GENEVA - Chaos is taking hold in Gaza as smuggling bands form and add to the difficulties in delivering aid, the head of the United Nations Palestinian refugee agency said on Tuesday (June 25).
UNRWA Commissioner-General Philippe Lazzarini said it had become "excruciating" to deliver aid and voiced concerns that such conditions would impact efforts to counter the high famine risk confirmed by a global hunger monitor's report on Tuesday.
"Basically, we are confronted nowadays with a near total breakdown of law and order," UNRWA Commissioner-General Philippe Lazzarini told reporters, blaming in part an increase in gangs who are attacking aid trucks in the hopes of finding smuggled cigarettes stashed among aid supplies. "It's becoming more and more complicated (to deliver aid)," he added.
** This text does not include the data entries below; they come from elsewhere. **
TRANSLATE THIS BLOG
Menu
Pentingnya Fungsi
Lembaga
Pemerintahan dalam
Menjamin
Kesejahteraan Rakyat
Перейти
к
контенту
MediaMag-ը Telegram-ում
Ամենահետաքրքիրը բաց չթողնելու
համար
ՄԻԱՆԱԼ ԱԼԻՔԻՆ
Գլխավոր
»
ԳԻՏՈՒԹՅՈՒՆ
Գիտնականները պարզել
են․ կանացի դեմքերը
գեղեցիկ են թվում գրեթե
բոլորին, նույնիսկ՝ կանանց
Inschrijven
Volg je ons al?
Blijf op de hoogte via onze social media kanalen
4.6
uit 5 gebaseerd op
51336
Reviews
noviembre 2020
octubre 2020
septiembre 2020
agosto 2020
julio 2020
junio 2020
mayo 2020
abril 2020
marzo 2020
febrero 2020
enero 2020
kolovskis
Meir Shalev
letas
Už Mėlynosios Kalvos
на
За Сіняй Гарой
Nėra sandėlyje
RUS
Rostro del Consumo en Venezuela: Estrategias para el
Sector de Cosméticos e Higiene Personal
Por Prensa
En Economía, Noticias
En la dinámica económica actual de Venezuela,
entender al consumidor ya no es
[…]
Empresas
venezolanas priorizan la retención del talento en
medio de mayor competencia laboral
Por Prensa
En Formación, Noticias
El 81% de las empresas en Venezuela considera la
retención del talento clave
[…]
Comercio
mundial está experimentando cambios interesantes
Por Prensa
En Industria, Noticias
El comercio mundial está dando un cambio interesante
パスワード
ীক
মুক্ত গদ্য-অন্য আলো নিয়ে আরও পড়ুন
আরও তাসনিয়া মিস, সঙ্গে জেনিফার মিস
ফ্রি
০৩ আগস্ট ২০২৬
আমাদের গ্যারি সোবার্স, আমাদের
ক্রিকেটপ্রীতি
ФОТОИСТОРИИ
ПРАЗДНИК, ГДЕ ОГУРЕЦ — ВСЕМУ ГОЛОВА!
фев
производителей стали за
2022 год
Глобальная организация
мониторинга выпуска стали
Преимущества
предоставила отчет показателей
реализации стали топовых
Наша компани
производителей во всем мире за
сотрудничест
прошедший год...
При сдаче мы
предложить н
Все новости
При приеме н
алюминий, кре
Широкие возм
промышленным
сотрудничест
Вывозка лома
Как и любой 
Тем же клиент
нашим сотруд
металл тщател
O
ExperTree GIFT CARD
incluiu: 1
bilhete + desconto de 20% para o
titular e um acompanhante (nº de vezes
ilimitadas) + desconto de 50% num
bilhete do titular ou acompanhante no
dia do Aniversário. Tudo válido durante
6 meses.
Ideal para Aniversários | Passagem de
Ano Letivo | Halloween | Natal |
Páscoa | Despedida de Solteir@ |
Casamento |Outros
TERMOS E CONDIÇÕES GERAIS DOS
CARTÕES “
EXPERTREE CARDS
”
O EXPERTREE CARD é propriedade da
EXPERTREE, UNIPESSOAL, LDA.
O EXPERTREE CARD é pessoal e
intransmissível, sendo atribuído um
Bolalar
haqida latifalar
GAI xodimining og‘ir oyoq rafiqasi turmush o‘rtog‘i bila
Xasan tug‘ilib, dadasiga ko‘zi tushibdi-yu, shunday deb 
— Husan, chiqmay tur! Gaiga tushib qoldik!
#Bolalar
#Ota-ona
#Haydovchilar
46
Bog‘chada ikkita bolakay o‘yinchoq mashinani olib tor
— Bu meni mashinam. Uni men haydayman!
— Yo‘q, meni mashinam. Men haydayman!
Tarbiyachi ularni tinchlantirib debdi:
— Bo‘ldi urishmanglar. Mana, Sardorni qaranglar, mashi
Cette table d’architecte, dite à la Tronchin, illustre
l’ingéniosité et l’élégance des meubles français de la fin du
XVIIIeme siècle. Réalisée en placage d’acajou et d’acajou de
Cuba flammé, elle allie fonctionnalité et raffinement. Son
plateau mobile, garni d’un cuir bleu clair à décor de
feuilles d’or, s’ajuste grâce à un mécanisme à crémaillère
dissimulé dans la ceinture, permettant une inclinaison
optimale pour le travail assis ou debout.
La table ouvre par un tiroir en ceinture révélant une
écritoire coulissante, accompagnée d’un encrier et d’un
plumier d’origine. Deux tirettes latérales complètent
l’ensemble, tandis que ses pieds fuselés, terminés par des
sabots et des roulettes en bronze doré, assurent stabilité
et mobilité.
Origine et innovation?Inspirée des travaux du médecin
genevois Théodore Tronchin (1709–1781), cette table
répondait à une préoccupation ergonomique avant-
Local police are refusing to escort aid convoys for fear of being killed, he added, while humanitarian truck drivers were regularly being threatened or assaulted.
Among the other challenges, he named a near-drought in gasoline supplies which brought the UNRWA vehicle fleet to a halt on Monday. Israel vets fuel shipments into Gaza and has long maintained that there is a risk they are diverted to Hamas.
"We need sustainable, meaningful, uninterrupted aid in the Gaza Strip if we want to reverse the hunger situation," Lazzarini said, adding that the operating environment is not conducive to doing so.
Israel, which launched its Gaza military operation after deadly Hamas attacks on southern Israel on Oct 7, says it has expanded efforts to facilitate aid flows into Gaza and blames aid agencies for distribution problems inside the enclave.
Established in 1949 following the first Arab-Israeli war, UNRWA provides services including schooling, primary healthcare and humanitarian aid in Gaza and the region.
Earlier this year, 16 countries paused payments to the agency following Israel's claims that some UNRWA staff were linked to Palestinian armed groups.
Lazzarini said all but two of those countries, the United States and Britain, had since resumed financing after a review of the agency's neutrality showed Israel had yet to provide evidence for its accusations.
It now has enough funding to finance operations until the end of August, he added.